→ Selected extract
Curator for National Museum of Singapore

‘Italy, United Kingdom and Japan. East meets West, then?

It is actually far more subtle than this. It is a question of a European perspective treated with a Japanese sensitiveness. Don’t make any mistake: this is two cultures mingling intimately. Mauro was born Japanese in a previous life.

 

Observe a scene with acuity, extract the essential message and represent it with a few brushstroke. This is what Mauro does. When he is done with his subject, everything is said. It is all there, encapsulated in ink.

 

The artist has a defined manifesto: less is more. But less does not mean pared down, summarised, dumbed down: it is a distillation process. What you get is the essence.

→ Dataset entries
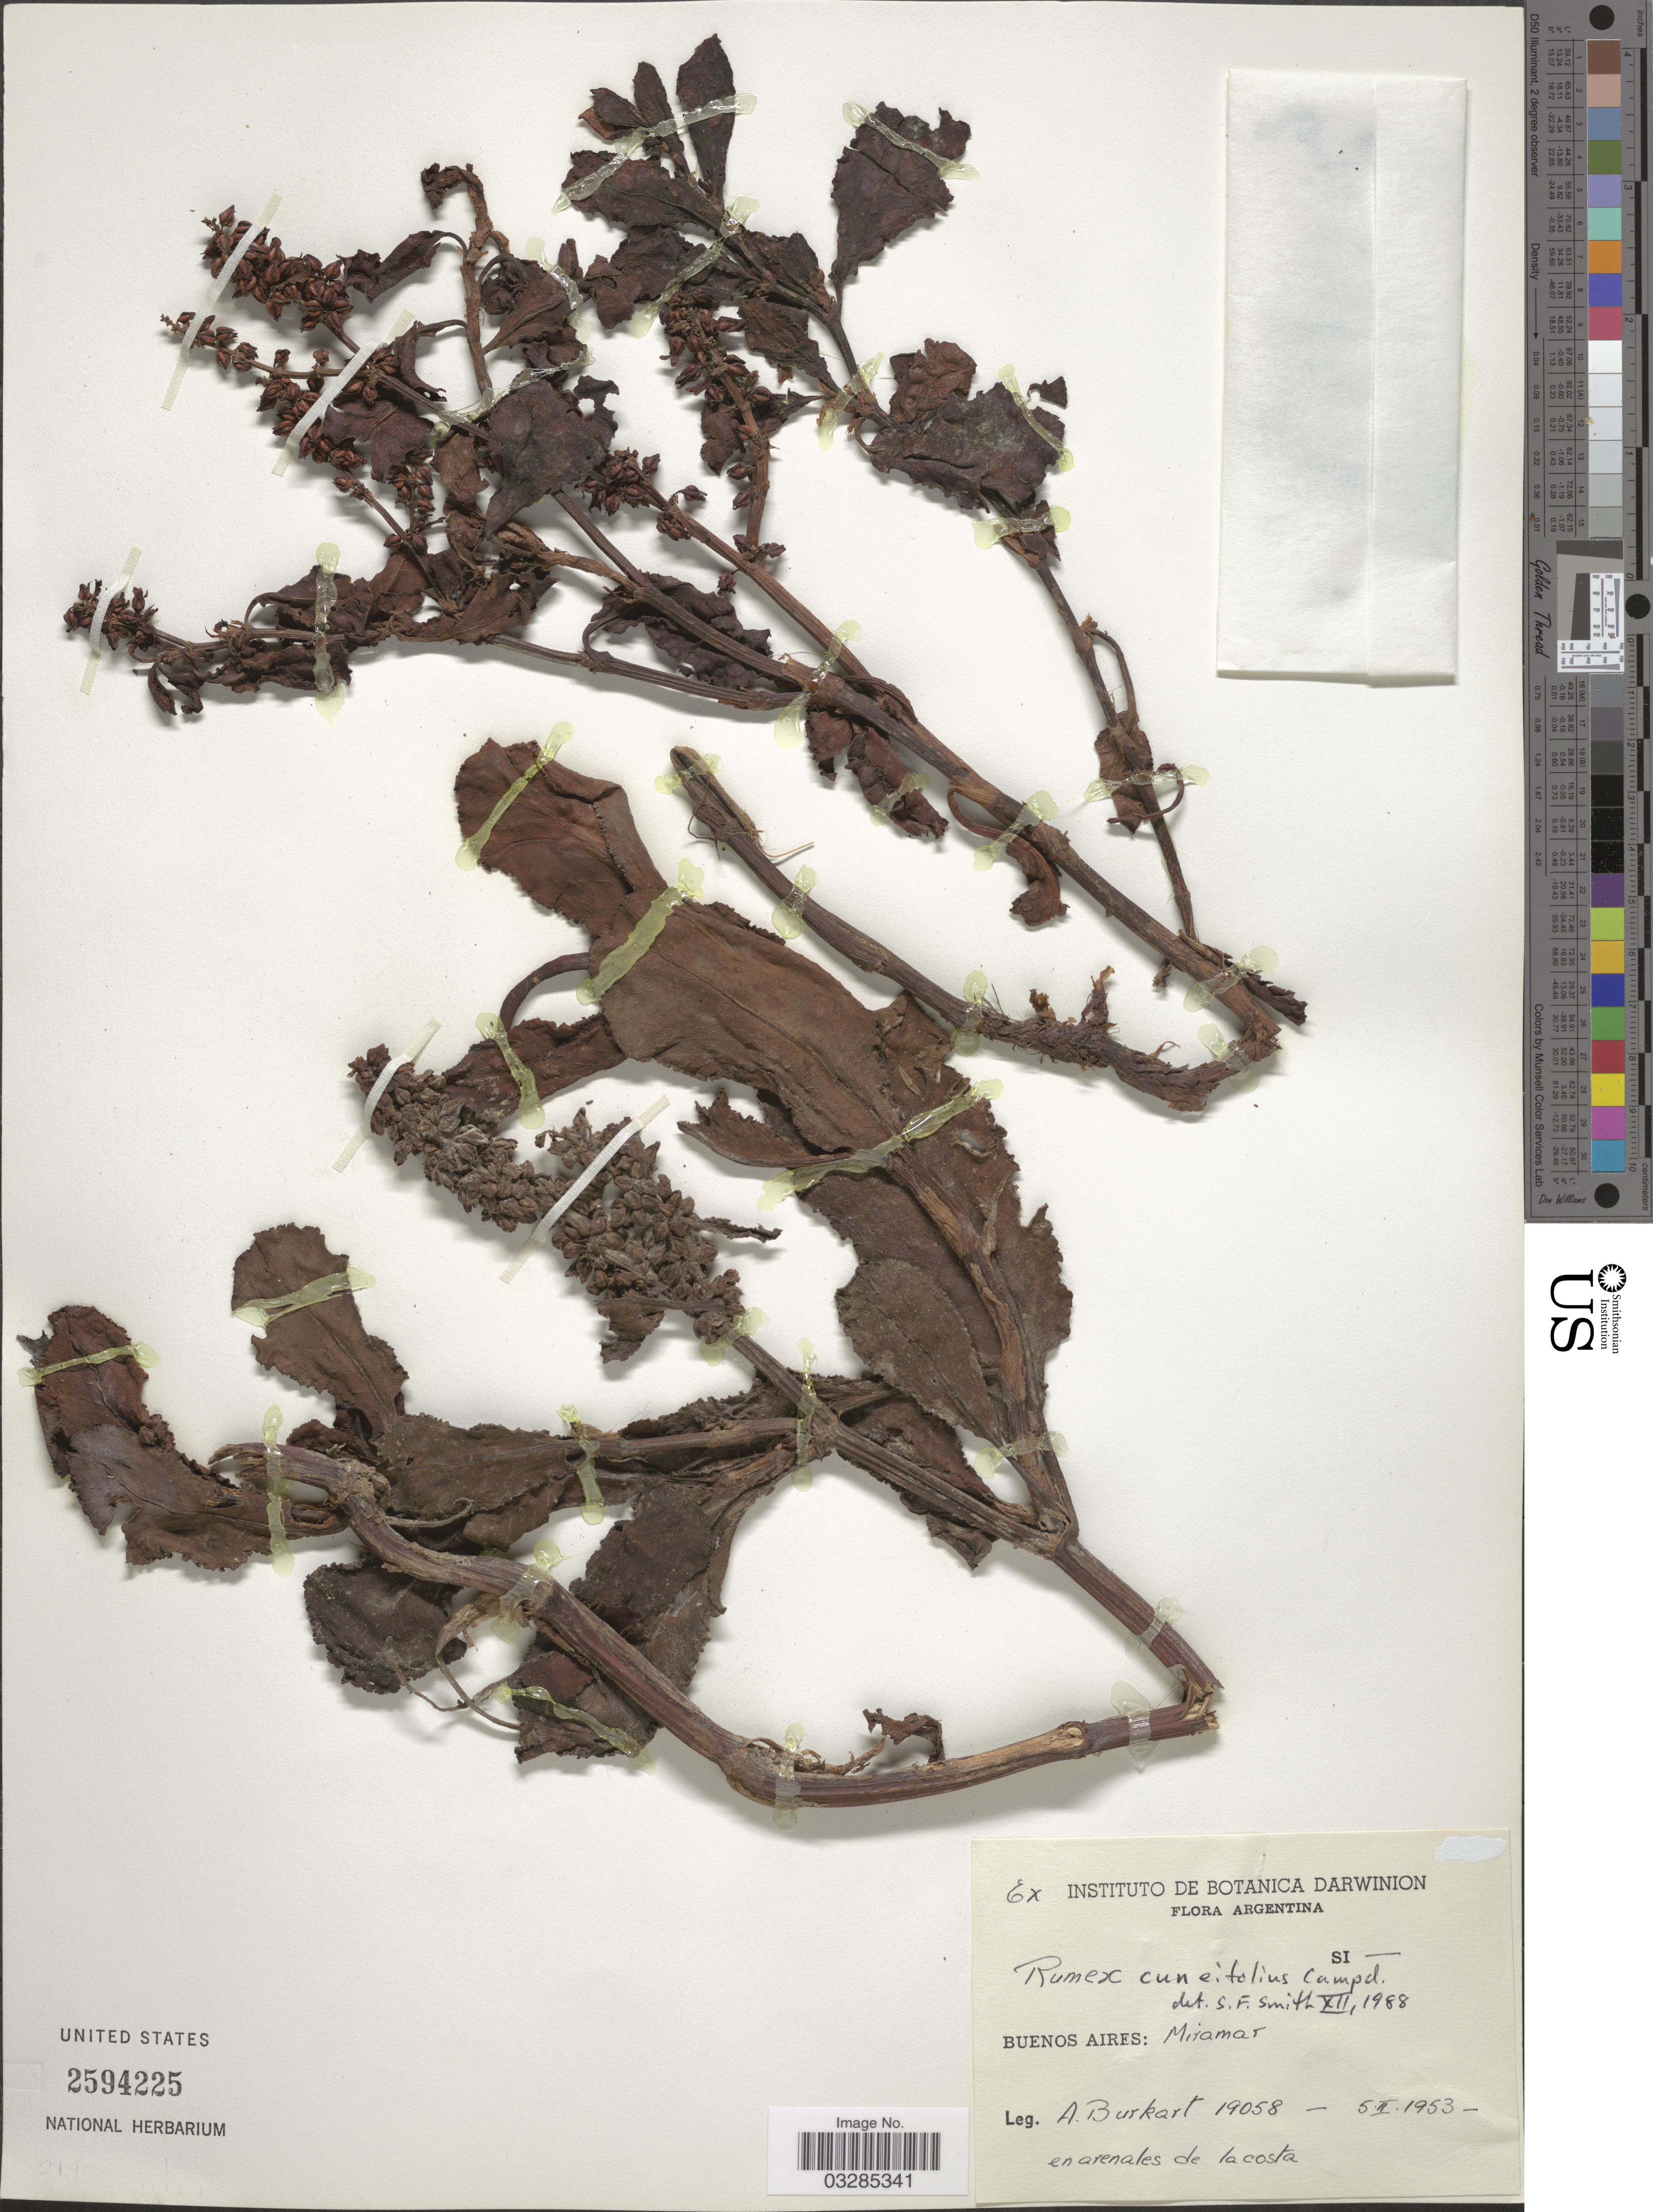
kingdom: Plantae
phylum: Tracheophyta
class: Magnoliopsida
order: Caryophyllales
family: Polygonaceae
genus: Rumex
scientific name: Rumex cuneifolius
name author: Campd.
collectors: A. E. Burkart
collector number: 19058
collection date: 1953-02-05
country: Argentina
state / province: Buenos Aires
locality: Miramar.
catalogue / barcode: US 2594225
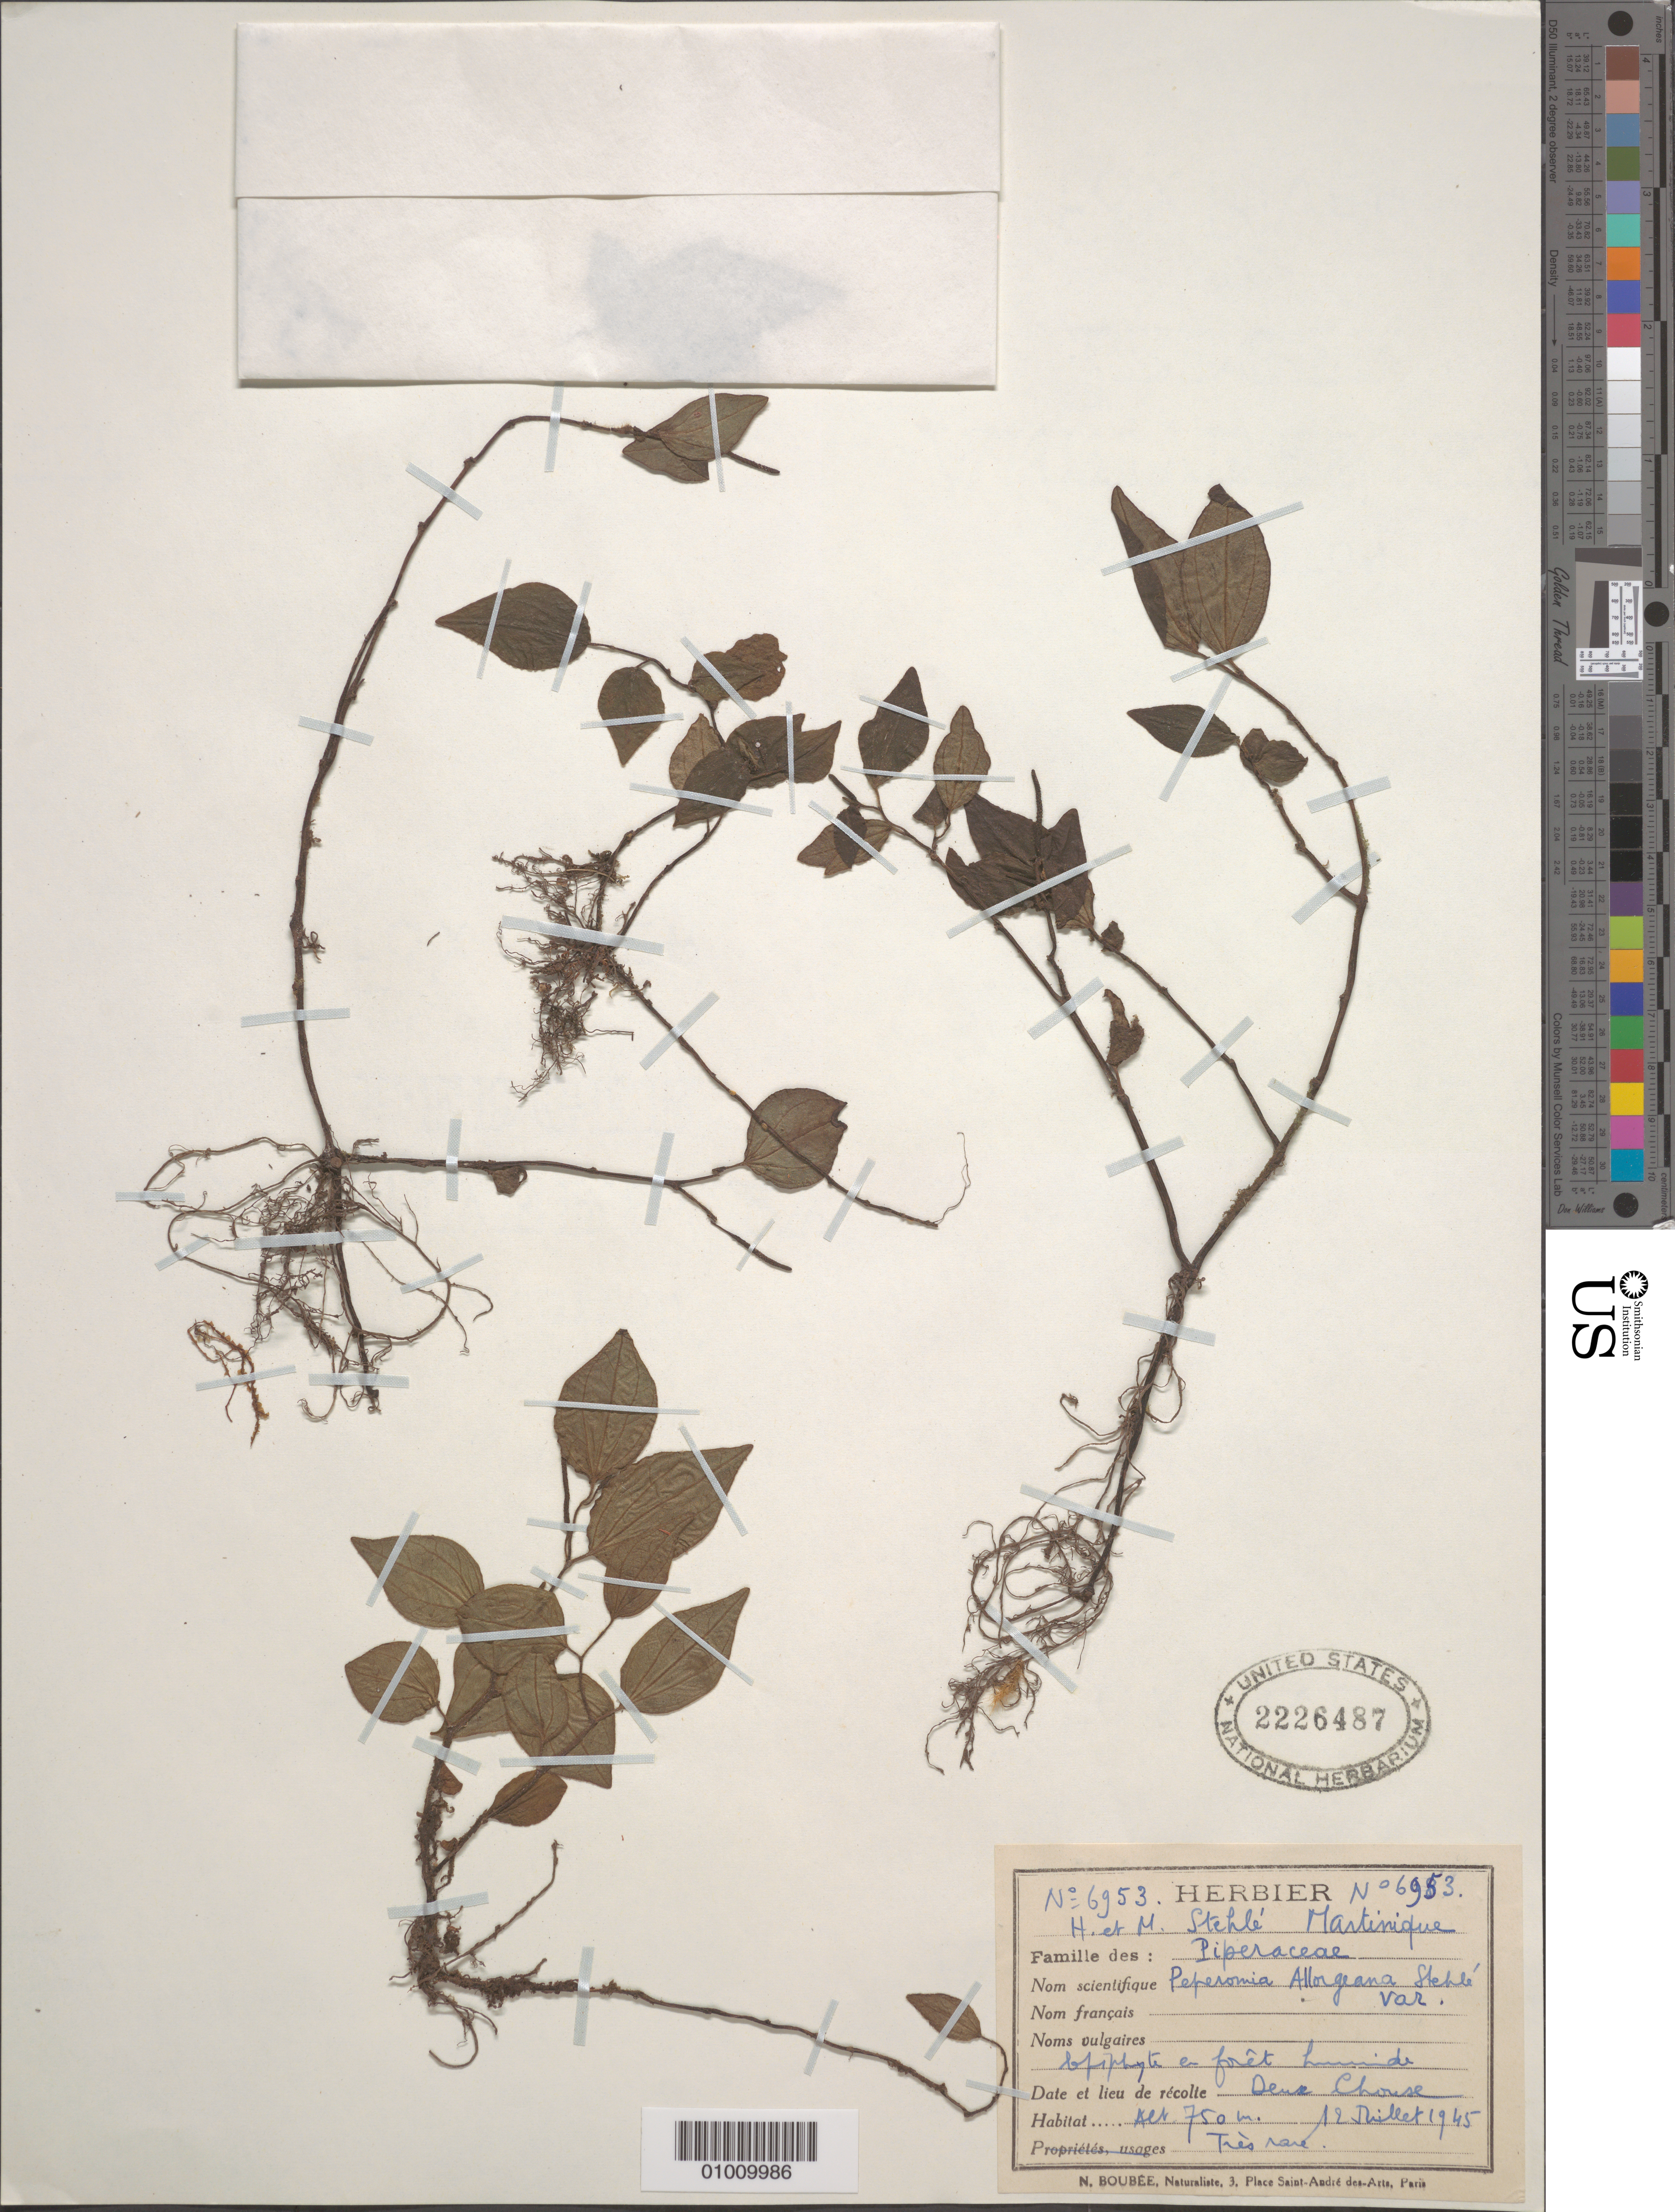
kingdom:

→ Tasks and exercises
a – Reproduce the records word for word, starting at the line containing "scientific name: Rumex cuneifolius" and ending with the last line of the records. Leave out the pictures.
b – Write the next part of the text about Mauro's ink art, picking up after its final sentence.

→ Answer list
a –
scientific name: Rumex cuneifolius
name author: Campd.
collectors: A. E. Burkart
collector number: 19058
collection date: 1953-02-05
country: Argentina
state / province: Buenos Aires
locality: Miramar.
catalogue / barcode: US 2594225
kingdom:

b –
Sometimes, one could be tempted to say that the final result is a happy accident. There is probably a part of truth in this. And that’s exactly the brilliance of it: it looks so effortless and joyous. However, these happy endings do not happen for no reason. Mauro works obsessively on organising such accidents. Randomness has very little to do with it.

 

Mauro manages to extract all that matters from his subject. It is said that perfection is achieved when you cannot add or subtract anything. This is what the artist does here.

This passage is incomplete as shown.